Wide receiver Chris Godwin echoed that sentiment after practice.
“I’m always down with the game plan the coaches put in for us,” he said. “It’s up to me, it’s up to us as players to make the plays work.”
Godwin said the players had a bit of input themselves about the scheme for the upcoming TaxSlayer Bowl, but most things will stay the same. Rahne wants his players to come out fast and aggressive, and with a little “swagger.”
“He likes to talk to the players and see what we like, or what we aren’t feeling too well,” said Godwin. “He communicates with us a lot about what we want to do.”
“We’re basically running his offense, but with his flair on it,” said Godwin. “We’re excited about it.”
Quarterback Christian Hackenberg has been silent about whether he’ll leave Penn State for the NFL after this season or stay another year. He has heard back from the NFL Draft Advisory Board, but the results of their inspection of his chances at the next level remain undisclosed.
Hackenberg has already sat down with new offensive coordinator Joe Moorhead to watch a few hours of film, and said earlier in December that the concept of Moorhead’s spread offense is “exciting,” though he’s never personally run anything like it.
Whether he leaves or not, Rahne said he thinks Penn State’s quarterback for 2016 is already on the roster — as in,the staff isn’t really looking at transfer options.
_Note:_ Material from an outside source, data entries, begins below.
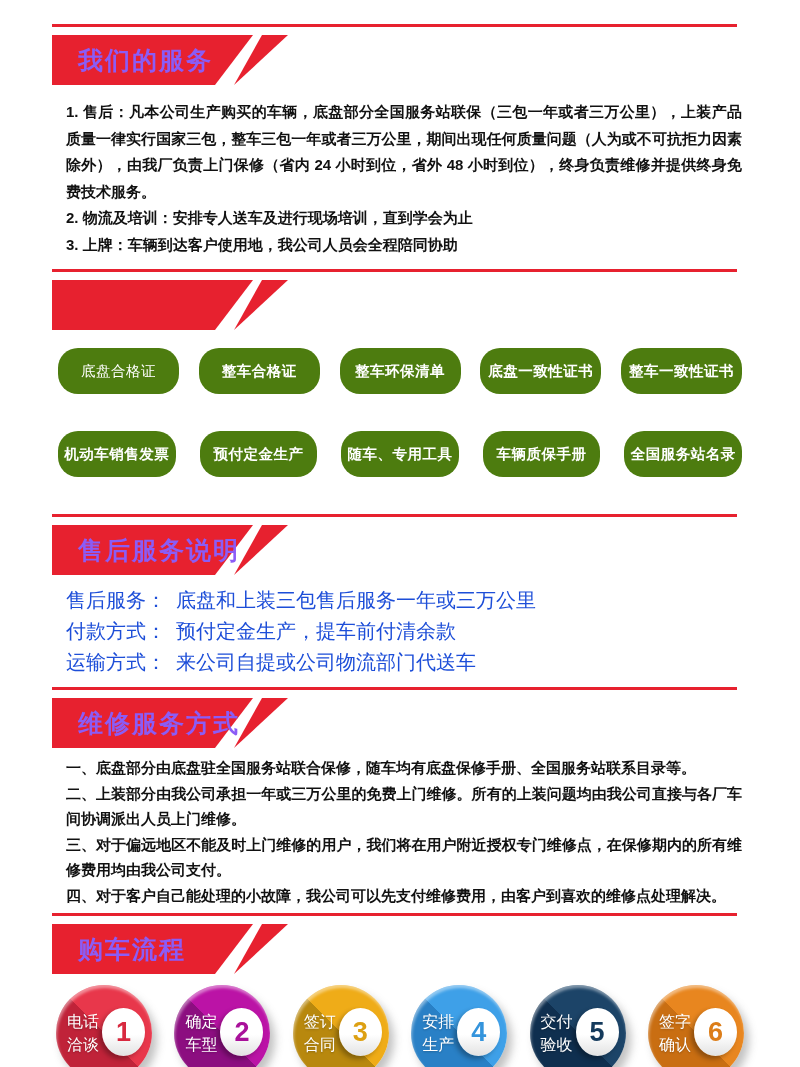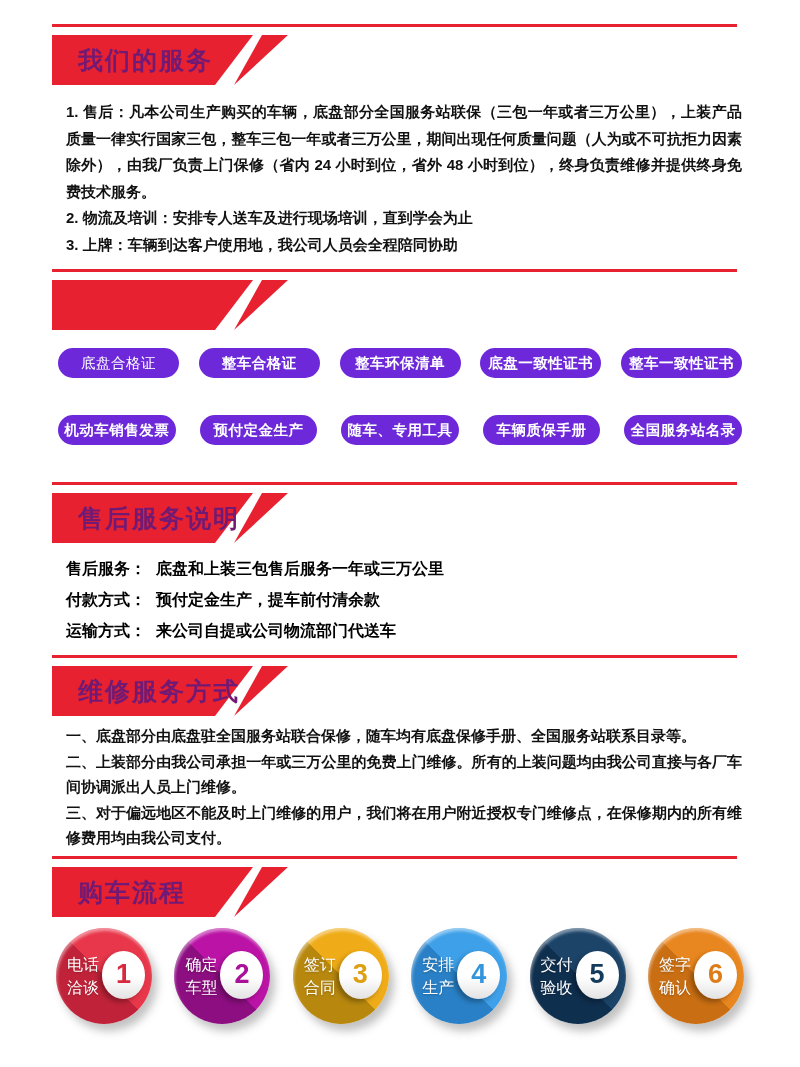--- a/index.html
+++ b/index.html
@@ -29,21 +29,21 @@
   
   .banner {
     position:relative;
     width:250px; height:50px;
     margin:8px 0 0 52px;
   }
   .banner svg { position:absolute; left:0; top:0; }
   .banner-title {
     position:absolute; left:26px; top:50%;
     transform:translateY(-50%);
-    color:#701a75;
+    color:#8b5cf6;
     font-size:25px;
     font-weight:700;
     letter-spacing:2px;
     white-space:nowrap;
   }
 
   
   .text-block {
     margin:14px 58px 0 66px;
     font-size:15px;
@@ -53,38 +53,38 @@
     color:#111111;
   }
   .repair-block {
     margin-top:7px;
     line-height:25.5px;
   }
 
   
   .kv-block { margin:10px 58px 0 66px; }
   .kv-row {
-    font-size:16px;
-    font-weight:700;
+    font-size:20px;
+    font-weight:400;
     line-height:31px;
-    color:#000000;
+    color:#1d4ed8;
   }
   .kv-label { margin-right:10px; }
 
   
   .pills-row {
     display:flex;
     justify-content:space-between;
     padding:0 58px;
   }
   .pills-row.r1 { margin-top:18px; }
   .pills-row.r2 { margin-top:37px;gap:24px; }
   .pill {
-    width:121px; height:30px;
-    background:#6d28d9;
+    width:121px; height:46px;
+    background:#4d7c0f;
     border-radius:20px;
     color:#ffffff;
     display:flex; align-items:center; justify-content:center;
     font-size:14.5px;
     font-weight:700;
     letter-spacing:0.5px;
     white-space:nowrap;
   }
   .pill.light-weight { font-weight:400; }
 
@@ -209,20 +209,21 @@
       <polygon points="0,0 201,0 163,50 0,50" fill="#E7212F"></polygon>
       <polygon points="210,0 236,0 182,50" fill="#E7212F"></polygon>
     </svg>
     <span class="banner-title">维修服务方式</span>
   </div>
 
   <div class="text-block repair-block">
     <div>一、底盘部分由底盘驻全国服务站联合保修，随车均有底盘保修手册、全国服务站联系目录等。</div>
     <div>二、上装部分由我公司承担一年或三万公里的免费上门维修。所有的上装问题均由我公司直接与各厂车间协调派出人员上门维修。</div>
     <div>三、对于偏远地区不能及时上门维修的用户，我们将在用户附近授权专门维修点，在保修期内的所有维修费用均由我公司支付。</div>
+    <div>四、对于客户自己能处理的小故障，我公司可以先支付维修费用，由客户到喜欢的维修点处理解决。</div>
   </div>
 
   <div class="divider d5"></div>
 
   <div class="banner">
     <svg width="250" height="50" viewBox="0 0 250 50">
       <polygon points="0,0 201,0 163,50 0,50" fill="#E7212F"></polygon>
       <polygon points="210,0 236,0 182,50" fill="#E7212F"></polygon>
     </svg>
     <span class="banner-title">购车流程</span>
“I would say that I know our entire staff, including Moorhead, is really excited about all the quarterbacks on our roster, and I think those guys can take us into the future,” he said. “Obviously Christian is still analyzing his decisions, and it’s a big decision between him and his family. He’s done a great job of keeping the focus on our team.”
A peek at Pook
Gregg Garrity Jr., a walk-on receiver, will be starting for Penn State on punt returns on Saturday.
His father, Gregg Garrity, is of course known for making “The Catch” that was the ultimate game-sealing touchdown for Penn State’s Sugar Bowl national championship game against Georgia in 1983.
Garrity Jr., who goes by “Pook,” spoke to media about growing up in a Penn State household and in his father’s legacy.
“I’ve seen the Sports Illustrated covers obviously my whole life, I can’t even remember when I saw the catch for the first time,” he said. “I think ‘SportsCenter’ had it on a top-10 plays thing and I remember thinking, ‘Man, maybe I’ll be there someday.’ ”
Of course, the upcoming TaxSlayer Bowl is no national championship game, but Garrity just wants to make a positive contribution.
“That would be just unbelievable,” he said. “Just trying to make the biggest impact I can on special teams, hopefully it does work out and hopefully we get the win.”
Odds and ends
Penn State players traded jerseys with teammates for Thursday’s practice. Hackenberg wore Adam Breneman’s No. 81 while freshman running back Saquon Barkley sported No. 43, among other switches. ... Senior safety Jordan Lucas was present but not active or dressed out. It does not appear that he’ll play in Saturday’s game. ... Linebacker Nyeem Wartman-White, who tore his ACL in Penn State’s first game of the season, also traveled and was walking the sidelines with no boot, but with a large bag of ice strapped to his knee. ... Joey Julius took kickoffs while Tyler Davis had placekicking duties.